───── Data to process

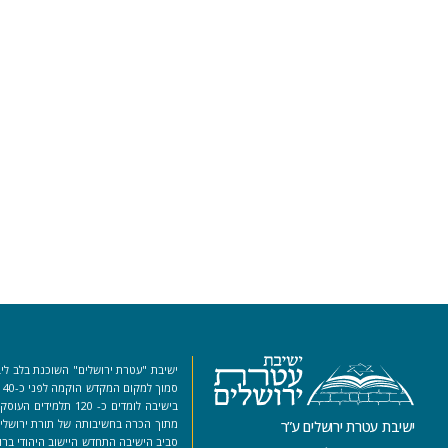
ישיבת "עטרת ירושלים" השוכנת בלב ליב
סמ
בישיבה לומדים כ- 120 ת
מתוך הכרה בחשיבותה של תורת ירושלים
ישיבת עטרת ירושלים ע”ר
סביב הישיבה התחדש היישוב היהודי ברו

──────────

## Directions for this task
Do not include images; quote all of the entries above exactly.

## Task result
ישיבת "עטרת ירושלים" השוכנת בלב ליב
סמ
בישיבה לומדים כ- 120 ת
מתוך הכרה בחשיבותה של תורת ירושלים
ישיבת עטרת ירושלים ע”ר
סביב הישיבה התחדש היישוב היהודי ברו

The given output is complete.